Direct measure of large animal muscle fascicle length changes (e.g. horse, human, goat) during locomotor tasks clearly demonstrates that tendon recoil can account for the majority of the length change in anti-gravity muscles during stretch–shorten cycles, allowing muscle fascicles to remain near isometric (Biewener, 1998; Lichtwark et al., 2007; McGuigan et al., 2009). Whilst absorbing and then generating work (stretch–shorten cycle) does not always cost more energy than isometric contractions (Holt et al., 2014), sufficient compliance allows for large amplitude stretch of the muscle–tendon unit to absorb energy and then significantly reduce the required shortening to generate energy, which is instead achieved through elastic tendon recoil (Holt and Mayfield, 2023; Wilson and Lichtwark, 2011). Based on the knowledge of how muscles consume energy, and particularly that minimising muscle work will reduce the energy burden of that muscle, it is logical to assume that elastic tendons can reduce energy consumption during cyclical contractions. This assertion is supported by simulations using Hill-type muscle models (Lichtwark and Wilson, 2005a; 2007; Robertson and Sawicki, 2014).

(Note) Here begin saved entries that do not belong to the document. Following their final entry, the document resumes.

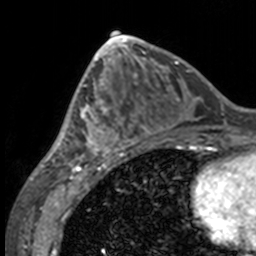
Breast MRI, one axial slice; position 65 of 160 along the scan axis; cropped to one breast; dynamic contrast-enhanced series, time point 2 of 7 at this slice position (early post-contrast); 3 T; TE 1.7 ms, TR 4 ms; 256 × 256 image matrix, field of view 170 × 170 mm. Female patient.
Outlined on this slice (semi-automatic segmentation, software-assisted and operator-edited):
- enhancing-tissue mask used for the functional tumour volume (all voxels passing the contrast-enhancement thresholds inside the analysis volume; usually the tumour): bounding box (x1, y1, x2, y2) in pixels: (49, 63, 132, 158)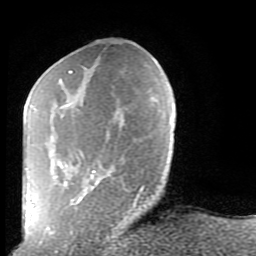
Breast MRI (dynamic contrast-enhanced), one axial slice. Slice 28 of 80 in the series (ordered by position). Cropped to one breast. Dynamic contrast-enhanced series, time point 2 of 9 at this slice position (early post-contrast). 1.5 T. TE 2.6 ms, TR 5.9 ms. 256 × 256 image matrix, field of view 160 × 160 mm. Female patient.
Structures marked on this image (semi-automatic segmentation, software-assisted and operator-edited):
- enhancing-tissue mask used for the functional tumour volume (all voxels passing the contrast-enhancement thresholds inside the analysis volume; usually the tumour): bounding box [x1, y1, x2, y2] px = [47, 70, 144, 233]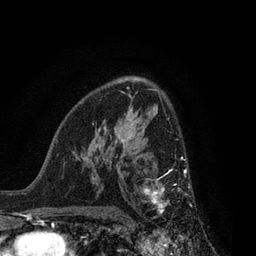
Breast MRI, one axial slice. Slice 54 of 80 in the series (ordered by position). Cropped to one breast. Dynamic contrast-enhanced series, time point 2 of 7 at this slice position (early post-contrast). 3 T. TE 2.1 ms, TR 5 ms. 2 mm slice thickness. 256 × 256 image matrix, field of view 160 × 160 mm. Female patient.
Outlined on this slice (semi-automatic segmentation, software-assisted and operator-edited):
- enhancing-tissue mask used for the functional tumour volume (all voxels passing the contrast-enhancement thresholds inside the analysis volume; usually the tumour): box from (x=143, y=157) to (x=192, y=218) px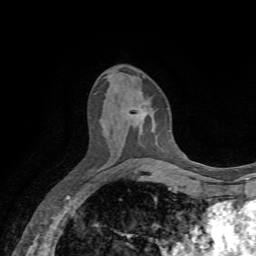
Breast MRI, one axial slice. Slice 33 of 72 in the series (ordered by position). Cropped to one breast. Dynamic contrast-enhanced series, time point 2 of 7 at this slice position (early post-contrast). 1.5 T. TE 4.3 ms, TR 8.7 ms. 2.2 mm slice thickness. 256 × 256 image matrix, field of view 180 × 180 mm. Female patient.
Structures marked on this image (semi-automatically segmented with operator editing):
- enhancing-tissue mask used for the functional tumour volume (all voxels passing the contrast-enhancement thresholds inside the analysis volume; usually the tumour): bounding box [x1, y1, x2, y2] px = [130, 108, 147, 116]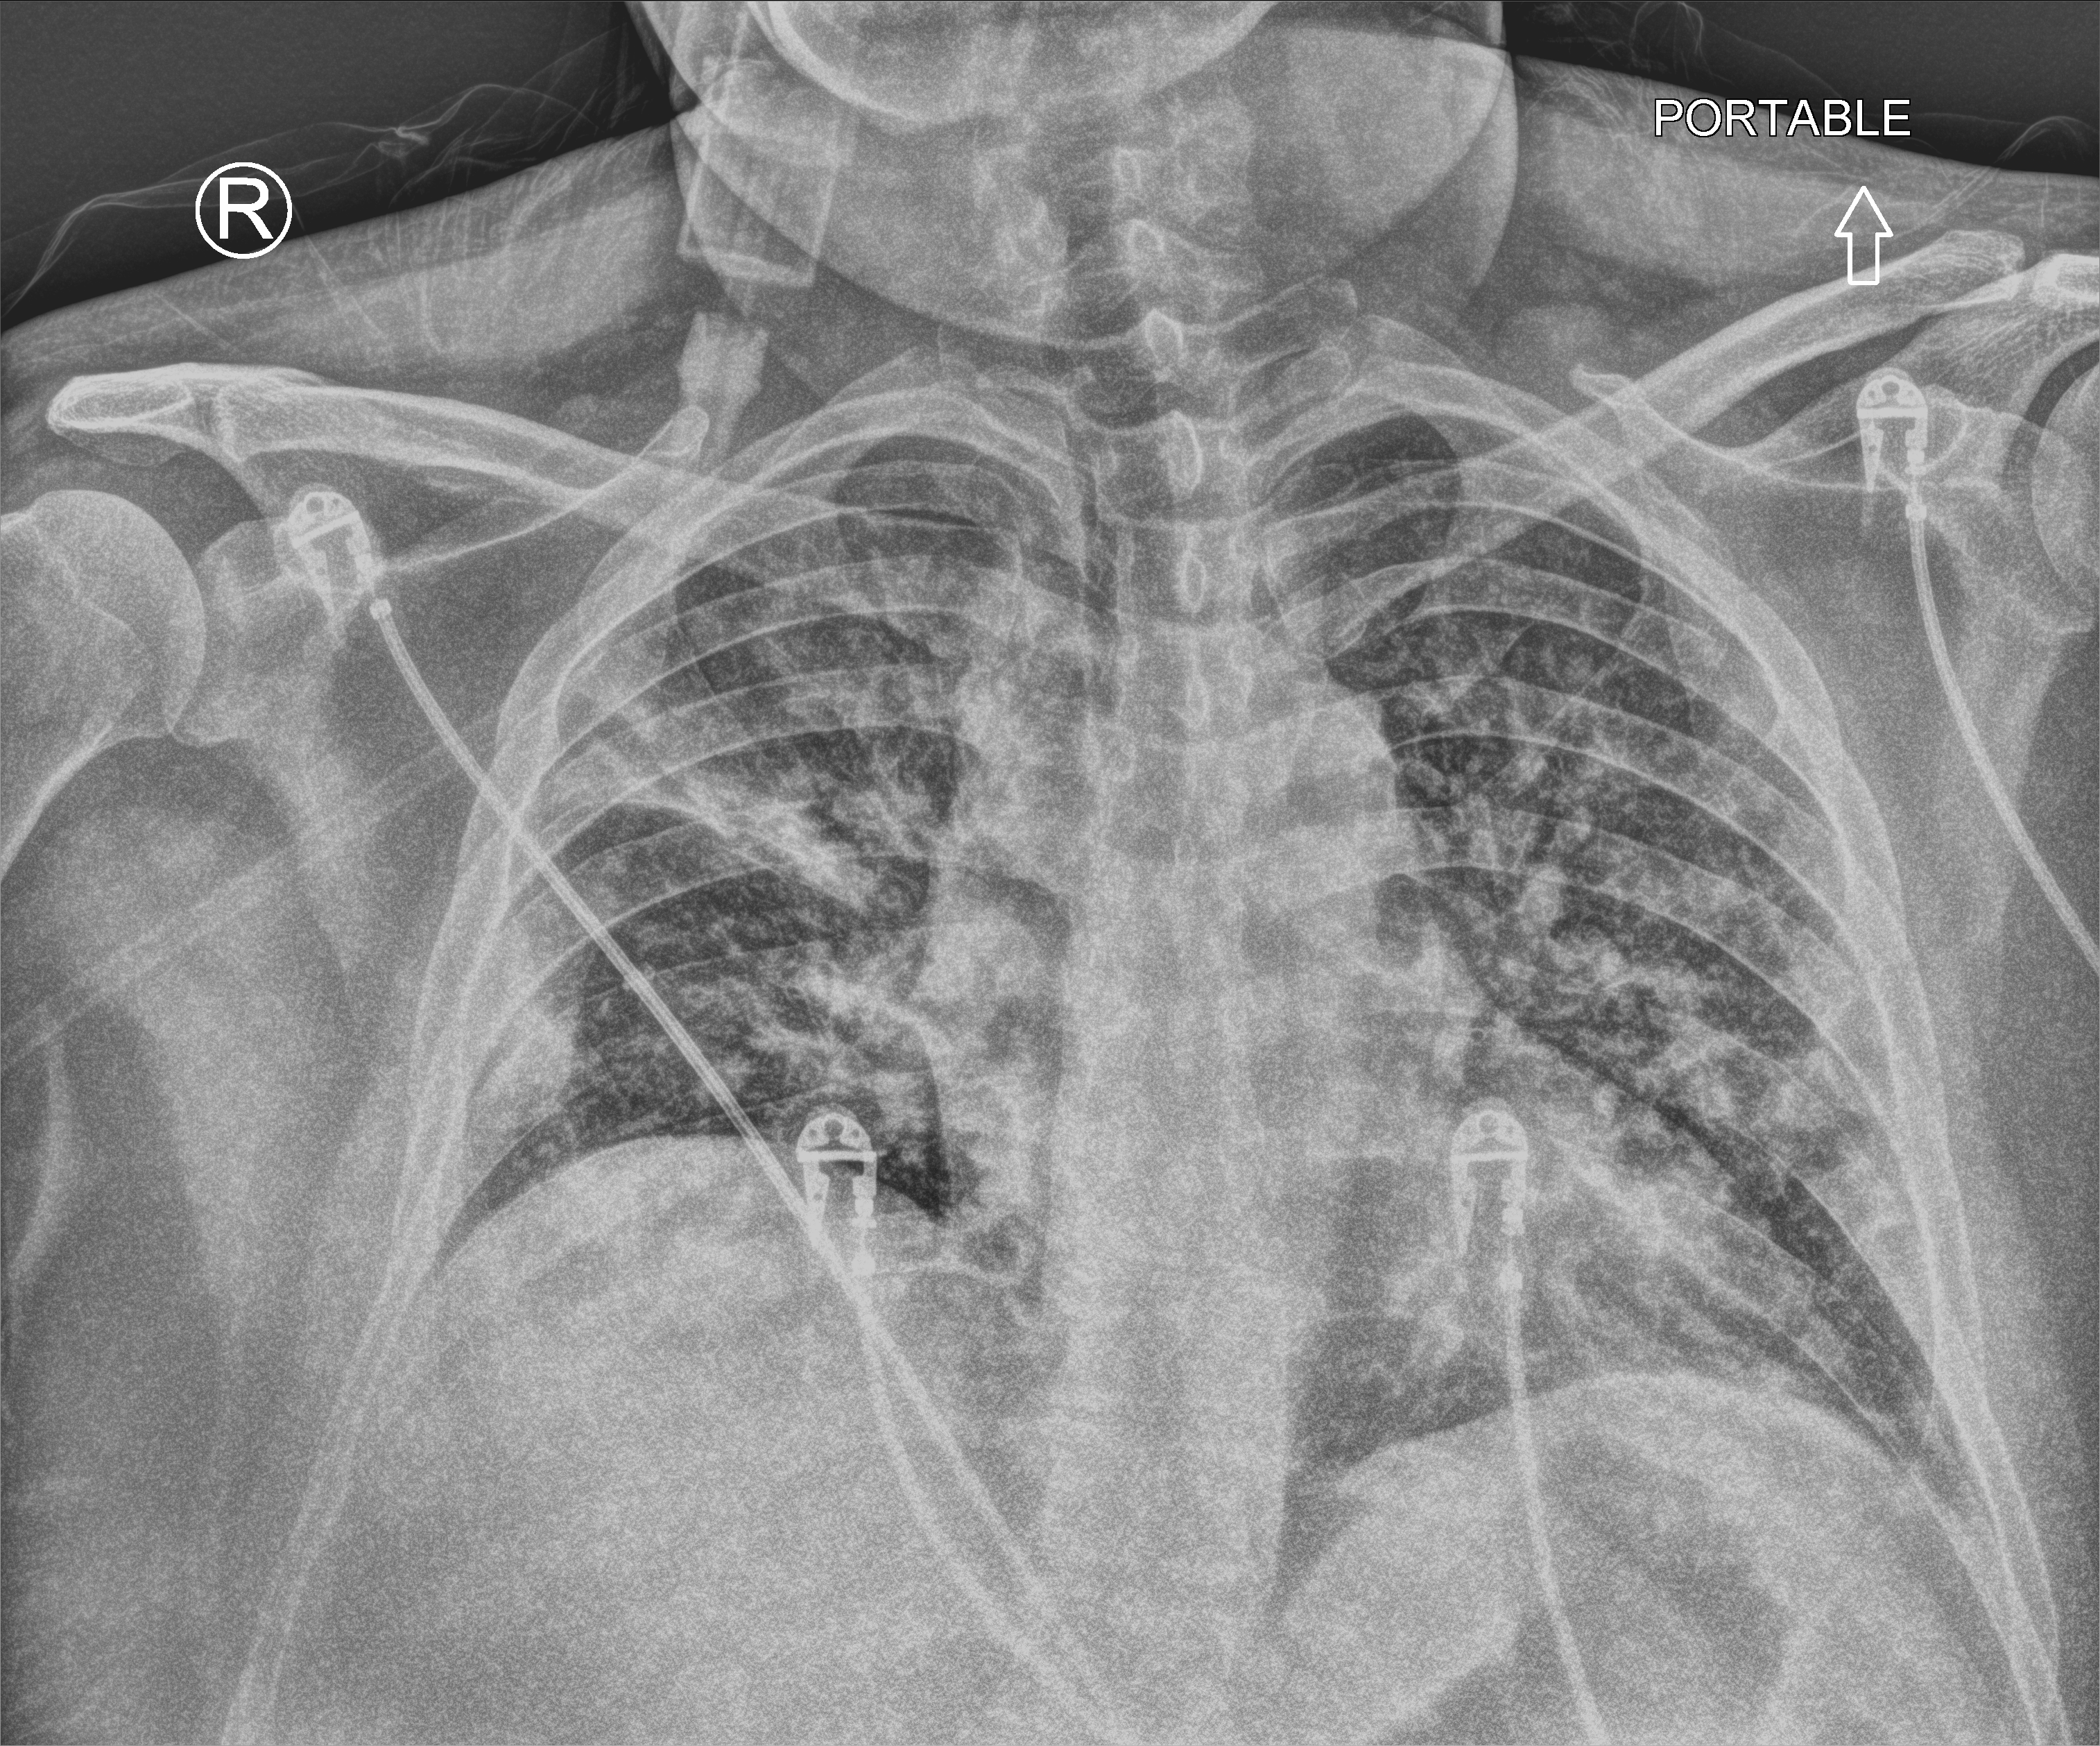
Chest X-ray (portable), anteroposterior (AP) projection. Patient hospitalised with COVID-19; male, aged 18–59 years.
From the hospital-stay record, not from the radiograph (when in the stay this image was taken is not recorded): length of hospital stay: 63 days; mechanically ventilated during this hospital stay: yes.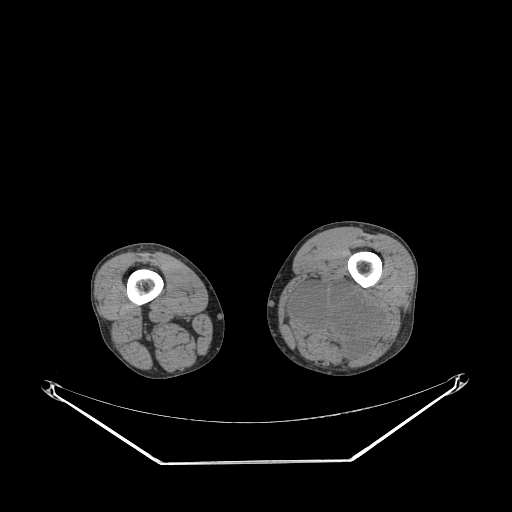
CT of an extremity soft-tissue mass (from a PET/CT study), one axial slice; position 212 of 267 along the scan axis; 140 kVp; soft-tissue window (W 400 / L 40 HU); 3.75 mm slice thickness; 512 × 512 image matrix, field of view 500 × 500 mm. Male patient. From the clinical record (not read from this slice): histological type: undifferentiated pleomorphic liposarcoma; grade: high; site of the primary tumour: left thigh.
Outlined on this slice (expert contour drawn on MRI and transferred to this co-registered scan by the dataset authors):
- gross tumour volume including surrounding oedema: bounding box (x1, y1, x2, y2) in pixels: (288, 272, 380, 357)
- gross tumour volume (mass): (295, 285, 375, 348)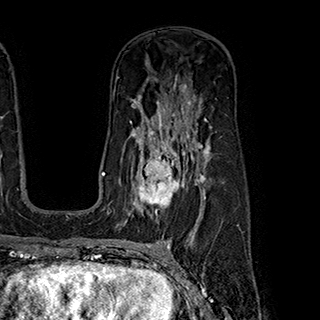
Breast MRI (dynamic contrast-enhanced), one axial slice; position 123 of 180 along the scan axis; cropped to one breast; dynamic contrast-enhanced series, time point 2 of 7 at this slice position (early post-contrast); 1.5 T; TE 2.8 ms, TR 5.4 ms; 1 mm slice thickness; 320 × 320 image matrix, field of view 225 × 225 mm. Female patient.
Outlined on this slice (semi-automatically segmented with operator editing):
- enhancing-tissue mask used for the functional tumour volume (all voxels passing the contrast-enhancement thresholds inside the analysis volume; usually the tumour): box from (x=133, y=145) to (x=199, y=217) px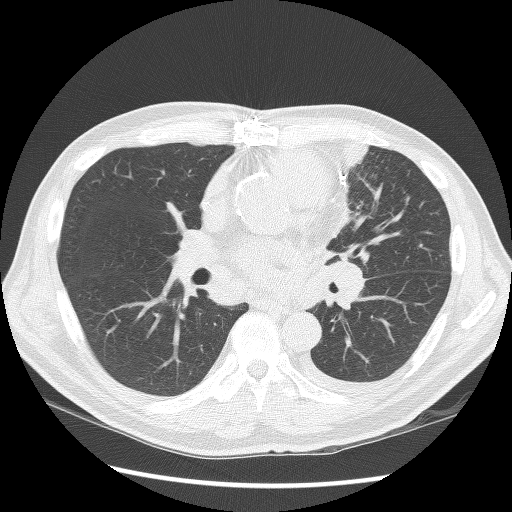
Chest CT (low-dose screening protocol), one axial image. Second annual screen. Lung window (W 1500 / L -600 HU). 2.5 mm slice thickness. Lung (sharp) reconstruction kernel (BONE). 120 kVp. Slice 62 of 136 in the series. Male participant, aged 64 years at enrolment. Former smoker at enrolment.
Expert-annotated lung lesion, bounding box [x1, y1, x2, y2] px = [307, 124, 398, 276]. No non-calcified nodule or mass ≥4 mm was recorded by the screening reader at this exam. Official screen result: positive, other. Participant outcome: lung cancer diagnosed 24 days after this screen — small cell carcinoma, NOS, left upper lobe, stage IV (AJCC 6th edition), 100 mm at pathology.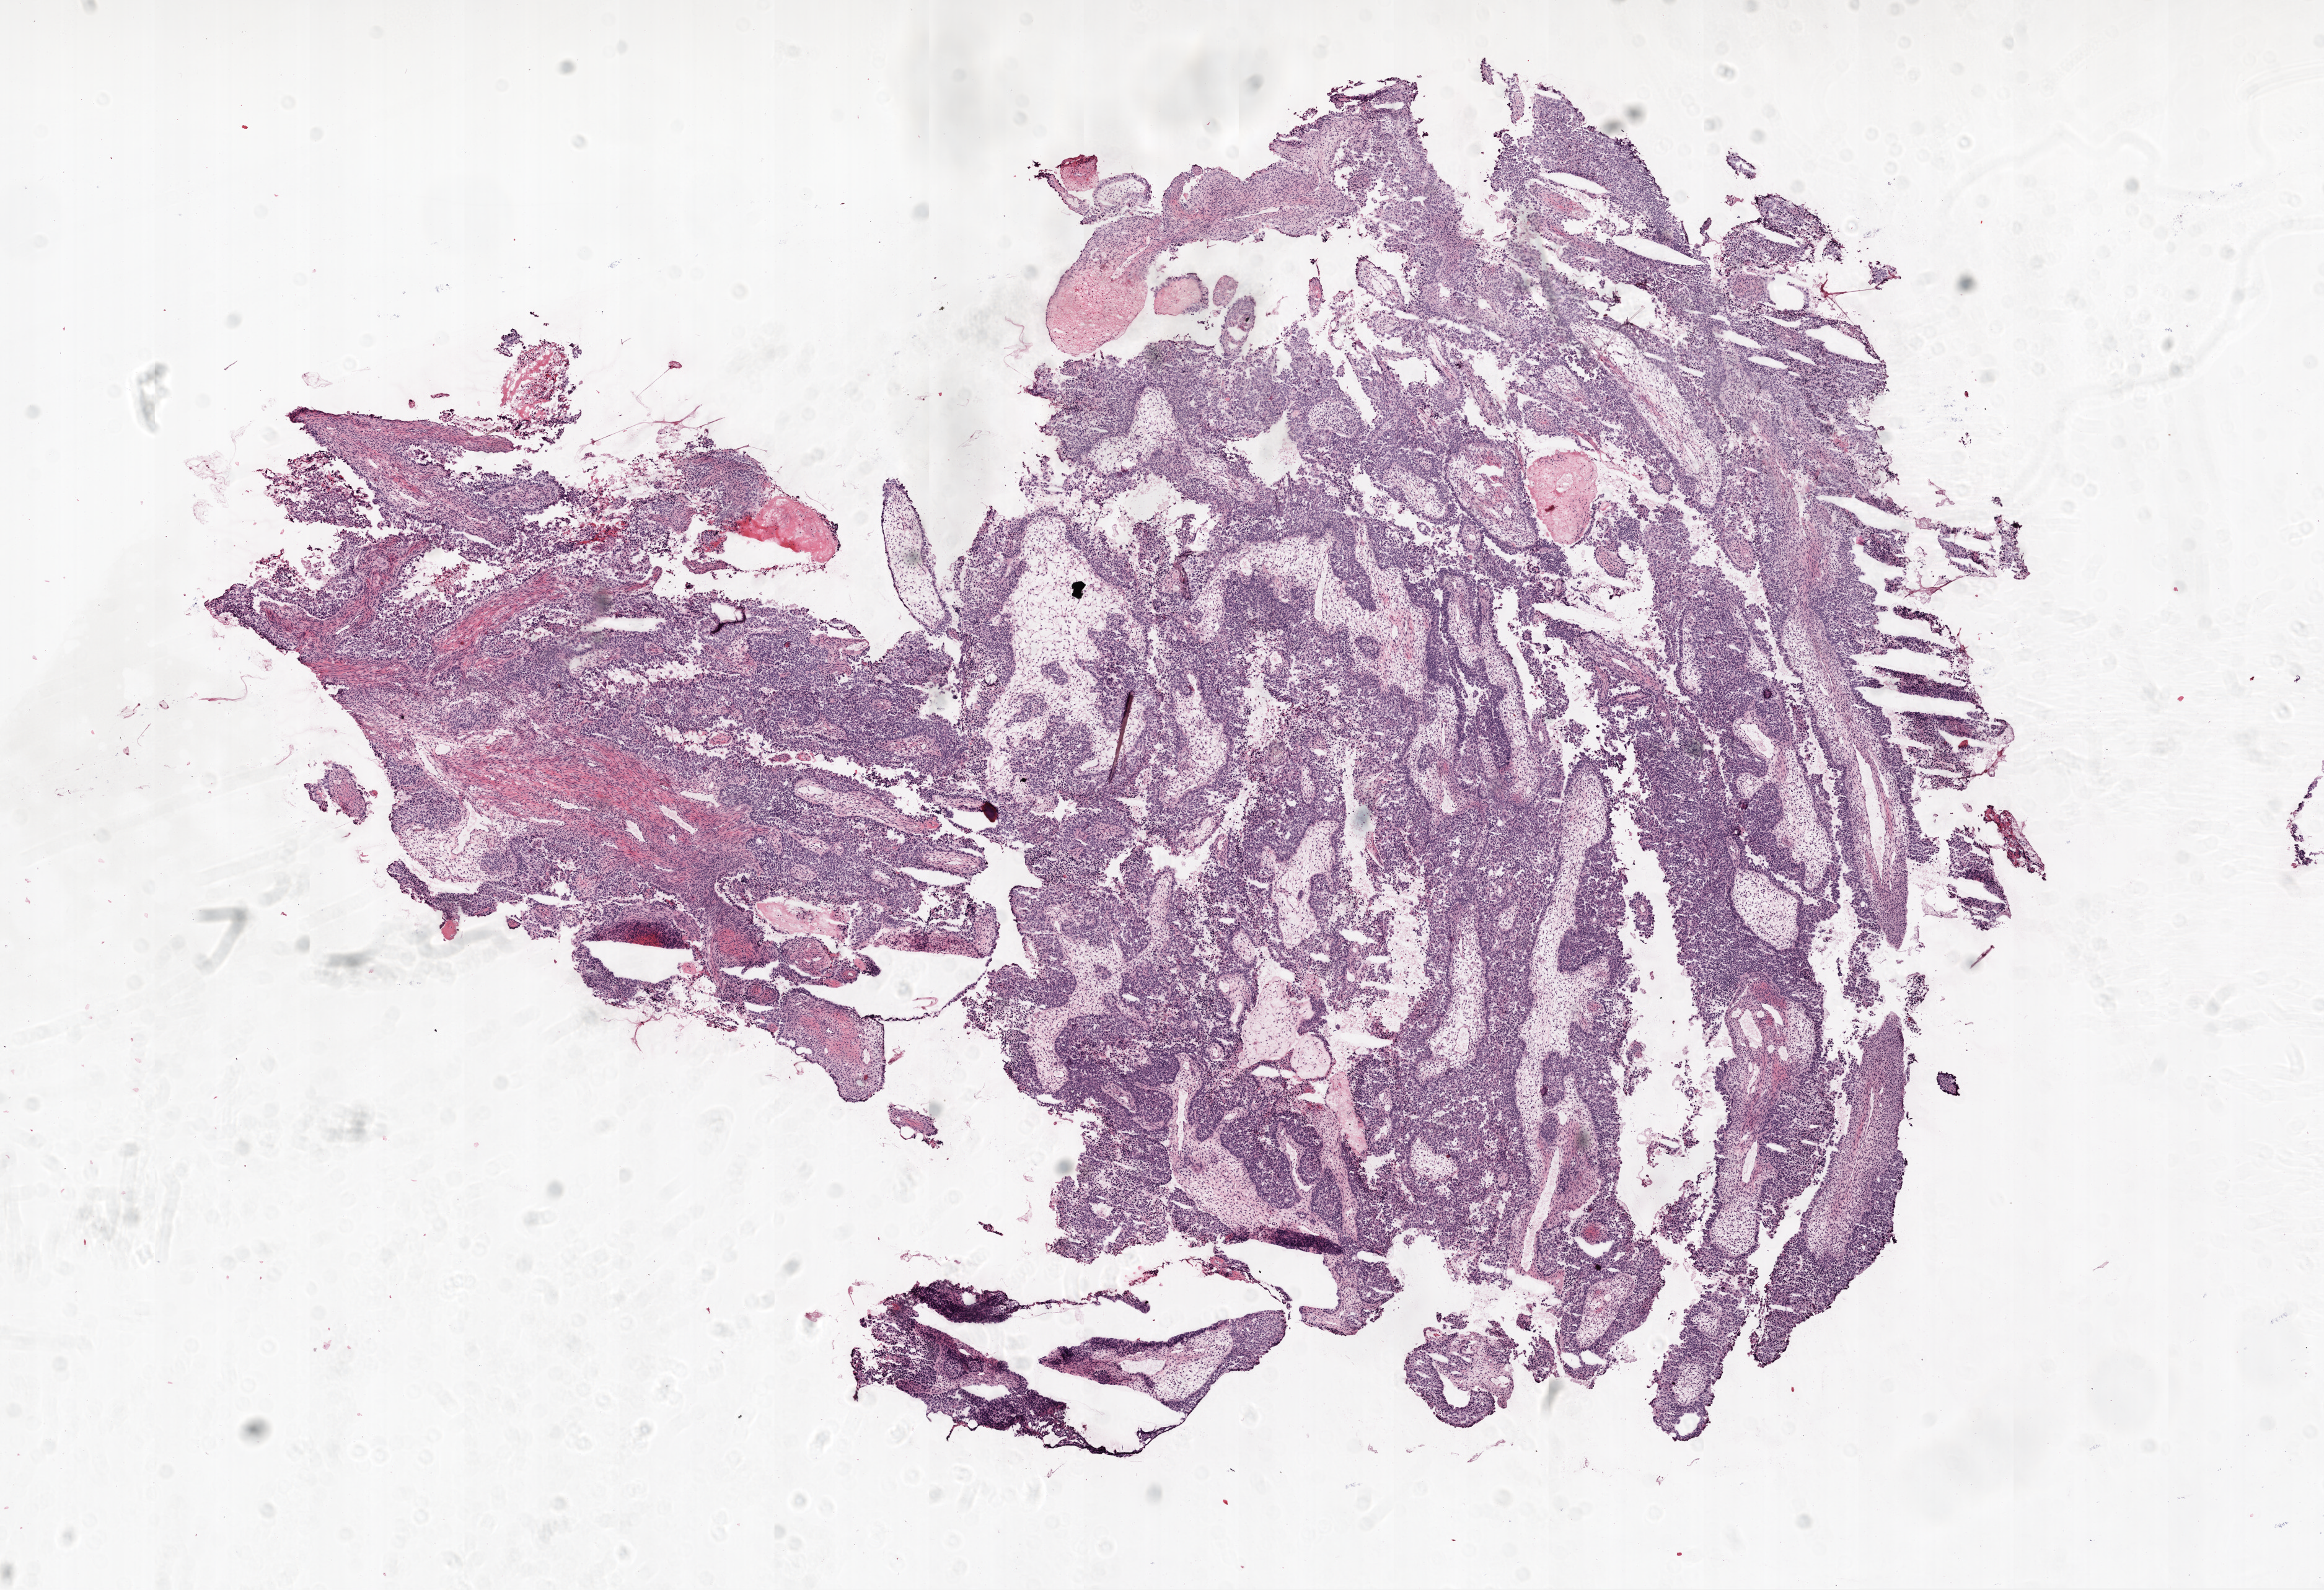
Whole-slide histology image, H&E, whole scanned area (about 15.0 x 10.3 mm, from a 20x scan) shown as a low-resolution overview, frozen section from the top of the tissue portion, ovary, primary tumour sample. Patient: female, age at initial diagnosis 82 years. Histologic grade: G3 (poorly differentiated). Slide review estimates, as recorded: tumour cells 78%, tumour nuclei 90%, normal cells 0%, stromal cells 20%, necrosis 2%.
* FIGO stage: IIIC
* pathologic diagnosis: Serous cystadenocarcinoma, NOS
* laterality: bilateral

Only one study has used enthalpy methods to directly address the hypothesis that elastic tendons can directly reduce energy consumption during cyclic, stretch–shorten contractions. Lichtwark and Barclay (2010) used mouse soleus muscle fibre bundle preparations (high proportion of slow fibres) and measured heat and work generation during imposed sinusoidal length changes, while varying the timing and duration of stimulation to the muscle. Artificial tendons (latex) of varying compliance were attached in series to the fibres, thereby acting to decouple fibre length changes from those of the muscle–tendon unit when muscle force was generated. More compliant tendons were able to work through a greater amplitude of the muscle–tendon unit stretch–shorten range without damage because the tendon underwent considerably more of stretch than the fibres themselves. Fig. 4 shows an example of how both power and efficiency were affected by the compliance condition, as well as the duration (duty cycle) and timing of stimulation (phase) relative to the muscle shortening. These experiments demonstrate that superior efficiency could be achieved across a broad range of activation conditions with more compliant tendons during contraction cycles designed to generate power (e.g. accelerative movements, moving uphill or working against constant resistance) and provide a clear demonstration of the role that compliant tendons can play in modifying the energetics of muscle contraction.

Fig. 4.

Effect of tendon compliance on muscle power and efficiency. Contour plots of (A) net power and (B) efficiency relative to duty cycle and phase for mouse soleus muscle fibres attached to a stiff (compliance, C, 3% of fibre length stretch during maximum force; left) and compliant (40% of fibre length stretch during maximum force; right) tendon during cyclic contractions. Length range was ±0.75 mm for the stiff condition and ±2.5 mm for the compliant condition, selected to maximise power output. White regions represent areas where no power was generated or phases and duty cycles that were not tested in this study. Reproduced with permission from Lichtwark and Barclay (2010).

Fig. 4.

Effect of tendon compliance on muscle power and efficiency. Contour plots of (A) net power and (B) efficiency relative to duty cycle and phase for mouse soleus muscle fibres attached to a stiff (compliance, C, 3% of fibre length stretch during maximum force; left) and compliant (40% of fibre length stretch during maximum force; right) tendon during cyclic contractions. Length range was ±0.75 mm for the stiff condition and ±2.5 mm for the compliant condition, selected to maximise power output. White regions represent areas where no power was generated or phases and duty cycles that were not tested in this study. Reproduced with permission from Lichtwark and Barclay (2010).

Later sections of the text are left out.